Pour la première fois je me rends dans les jardins du Palais impérial de Tokyo, le Kokyo, dont une partie, les jardins de l'Est, est ouverte au public. J'ai pris le JR, j'ai suivi les stations que je connais maintenant par cœur et dont l'énumération par le haut-parleur me berce, ligne Chuo : Suidobashi, Ochanomizu, Akihabara, puis changement et ligne Keihintohoku : Kanda, Tokyo Station. Je sors de la gare, je marche dans le quartier Otemachi, entre les grands buildings des banques et des assurances, architecture ultra-moderne de verre et d'acier, puis je traverse Hibya-dori et devant moi il n'y a plus que les douves et les murailles du Palais impérial surplombées par la cime des arbres. J'entre dans les jardins de l'Est par la porte Otemon.

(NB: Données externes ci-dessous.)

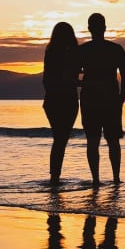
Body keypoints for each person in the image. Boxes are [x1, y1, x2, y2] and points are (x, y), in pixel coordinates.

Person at [79, 12, 125, 185]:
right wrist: (121, 99)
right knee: (113, 141)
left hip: (91, 100)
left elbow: (73, 75)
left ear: (89, 29)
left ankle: (96, 180)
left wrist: (87, 83)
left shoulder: (83, 50)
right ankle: (115, 179)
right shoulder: (115, 49)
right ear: (105, 28)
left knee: (93, 141)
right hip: (110, 100)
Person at [41, 22, 80, 186]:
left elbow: (47, 80)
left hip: (51, 100)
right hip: (67, 100)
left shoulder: (50, 52)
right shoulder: (71, 54)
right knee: (60, 140)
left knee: (59, 139)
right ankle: (55, 177)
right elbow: (68, 78)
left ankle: (54, 176)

Des grandes allées longent une haute muraille faite de pierres énormes et de teintes différentes, il y a beaucoup de petits pins taillés et de cerisiers qui ne sont pas encore totalement en fleurs. Il fait frais mais avec un grand soleil. Beaucoup de petits arbustes sont signalés comme rares, au pied de l'un d'eux je vois d'écrit sur un panneau que ces arbres sont le symbole de la préfecture de Tokyo. Le symbole de la ville, lui, est depuis quelques années une feuille de Gingko Biloba dont la forme évasée rappelle le T occidental. Le nom lui-même se prononce en redoublant les deux o, de sorte que l'ont entend, par exemple pour les annonces de trains : To-o-kyo-o, et c'est très beau.

Il faut marcher longtemps dans les jardins de l'Est pour approcher des ruines du château d'Edo, où résidaient les shoguns depuis le XVe siècle, puis plus tard l'Empereur Meiji, avant que le feu ne détruise le château à la fin du XIXe siècle. Le feu a tout détruit dans Tokyo, cette ville et le Japon tout entier se sont sans cesse reconstruits, sous les catastrophes naturelles et les bombardements, et aujourd'hui encore en pleine catastrophe nucléaire que tout le monde, et moi le premier, cherche à chasser de ses pensées, le Japon est sans cesse mis à terre et se relève sans cesse. Je suis venu ici aussi pour apprendre comment on peut faire ça, comment on peut ne jamais mourir, toujours renaître ailleurs et meilleur, grand principe du bouddhisme. Dans les jardins du Palais impérial il ne reste donc d'époque que les fondations d'une tour rectangulaire du château d'Edo, on y grimpe par un chemin abrupt et au sommet, sur la plate-forme un petit pin pousse à un des angles, accroché au milieu des pierres du mur, et il surplombe le vide. Au loin se détachent sur l'horizon les buildings du centre de Tokyo, frénésie financière tenue à distance de la vraie Histoire.

Les espaces ouverts de ce jardin sont incroyables, je marche presque seul, quasiment pas de visiteurs, quelques touristes occidentaux, on est ici en plein cœur de Tokyo, la plus grande ville du monde, 38 millions d'habitants, la plus peuplée et la plus étendue, et pourtant l'espace libre semble disponible à profusion, et les pins parasols taillés, les cerisiers aux jeunes fleurs blanches, les pruniers aux fleurs roses elles aussi imminentes, les pelouses, les vastes allées goudronnés, et même l'absence de contrôles de sécurité ou de présence policière visible, tout créé ici les conditions du repos et du soulagement. Je marche très longtemps, je fais plusieurs fois de suite le trajet, et finalement je suis épuisé.

Dans la rame du train du retour à l'appartement, je vois les panneaux d'informations qui défilent sur les écrans de télévision au-dessus des sièges. Les spots de publicité alternent avec les messages d'alerte : telle ligne est stoppée à cause du vent en rafales, telle autre à cause d'un accident de personne, les itinéraires de substitution sont signalés, l'heure de remise en ordre également. On a l'impression que n'importe quoi pourrait bien arriver, cela a déjà été prévu et pris en compte et que l'organisation de la ville ne peut pas être prise en défaut. C'est très sécurisant, on sait où on va, on sait que de toutes façons les choses se passeront bien.